Les blessures de la guerre sont loin d’être pansées en cette année 1959 où tout a commencé. Les blessures sont là mais les formes traditionnelles de l’art nippon ne semblent pas vouloir tomber leur masque. Le nō et le kabuki s’agrippent à leur semblant séculaire et aucune catharsis ne paraît possible, tant pour l’artiste que pour le public.

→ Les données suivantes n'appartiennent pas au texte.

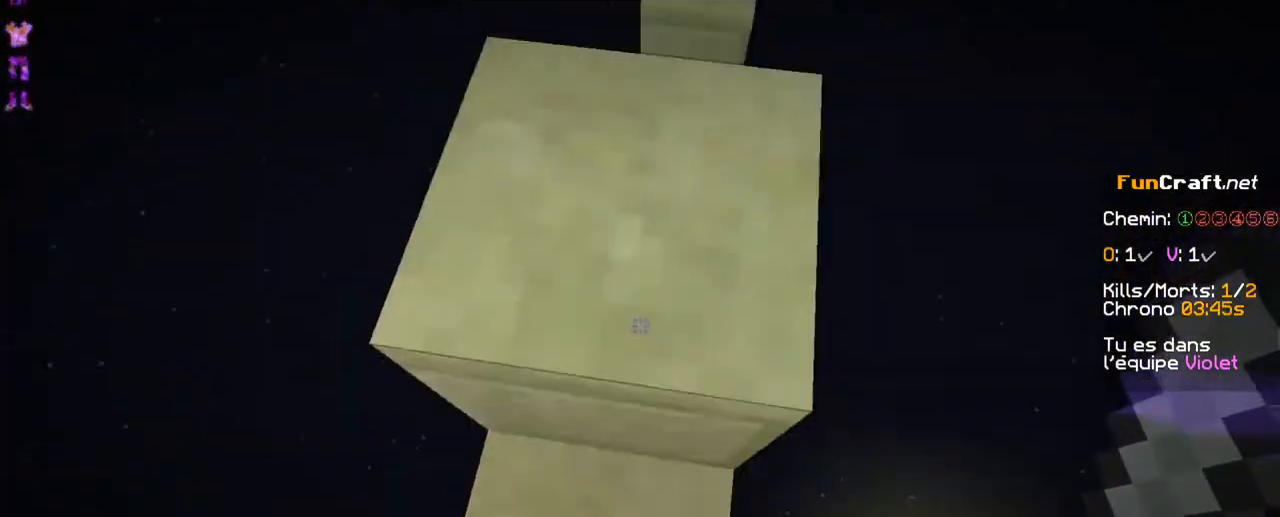
{"keys": ["space"], "events": [[100, "space", "down"], [200, "space", "up"], [300, "space", "down"], [400, "space", "up"], [450, "space", "down"]]}
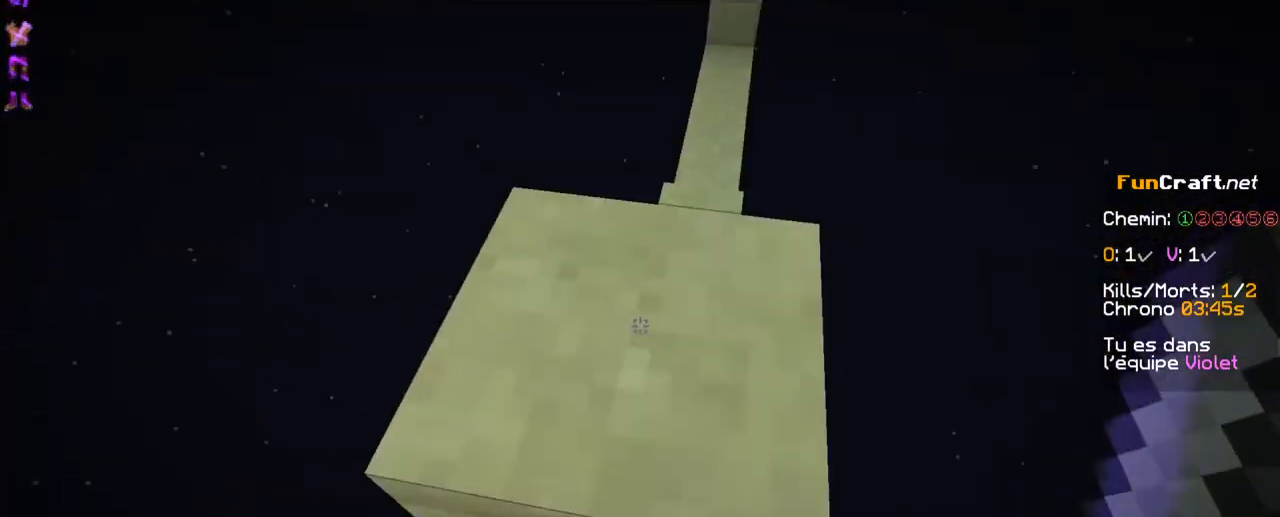
{"keys": ["space"], "events": [[50, "space", "up"], [150, "space", "down"], [250, "space", "up"], [300, "space", "down"], [400, "space", "up"], [500, "space", "down"]]}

C’est là que par un soir de scandale, Tatsumi Hijikata (1928-1986) réinvente les codes. C’est la première de Kinjiki, ou « Les couleurs interdites », première pièce de butō de l’histoire inspirée du roman éponyme de Yukio Mishima. Tout ce que l’on ne souhaiterait pas voir est sur la scène : des corps presque nus, des mouvements nouveaux et disgracieux, le thème de l’homosexualité abordé à coup de symbolismes grinçants – le personnage principal étreignant entre ses cuisses un coq restera dans les cœurs prudes des premiers commentateurs. Malheureusement pour eux, Mishima adore et son support contribue au succès de cette nouvelle forme de danse qui se développera et se réinventera au cours des décennies suivantes. Parmi tant d’autres, deux noms resteront gravés à jamais dans l’histoire primitive du butō : Tatsumi Hijikata, nous l’avons vu, brutal, incendiaire et grand maître d’orchestre des danses en groupe, et Kazuo Ōno, mystique, intimiste et fleur solitaire. Si le premier est considéré l’architecte du butō, le second en est l’âme.

 

 

Indéfinissable par définition, le butō libère le corps. Les danseurs sont souvent nus ou presque nus, leurs corps peints en blanc comme pour retrouver une pureté de canevas vierge, leurs mouvements mettent à l’épreuve le concept de beauté. En effet, si beauté il faut rechercher par la danse, c’est dans l’intensité de la vie qu’on la retrouve, l’intensité du premier cri d’un nouveau né, d’une douleur nucléaire, d’un abandon. La beauté se niche également dans l’entre-deux, dans la friche trouble entre le féminin et le masculin, entre l’homme et l’animal, entre la vie et la amoureux. Tant que la quête spirituelle est là et qu’elle est honnête, tout mouvement est butō. Le butō, c’est aussi une danse, ou plutôt une performance de non-danse, qui sort des cloisons des théâtres et investit les rues et ses passants. Le butō, c’est tous les non-dits d’une société qui prennent corps et, comme les non-dits sont en perpétuelle évolution (ou en éternel retour en force), le butō évolue aussi dans un élan iconoclaste toujours tendu et prêt à frapper.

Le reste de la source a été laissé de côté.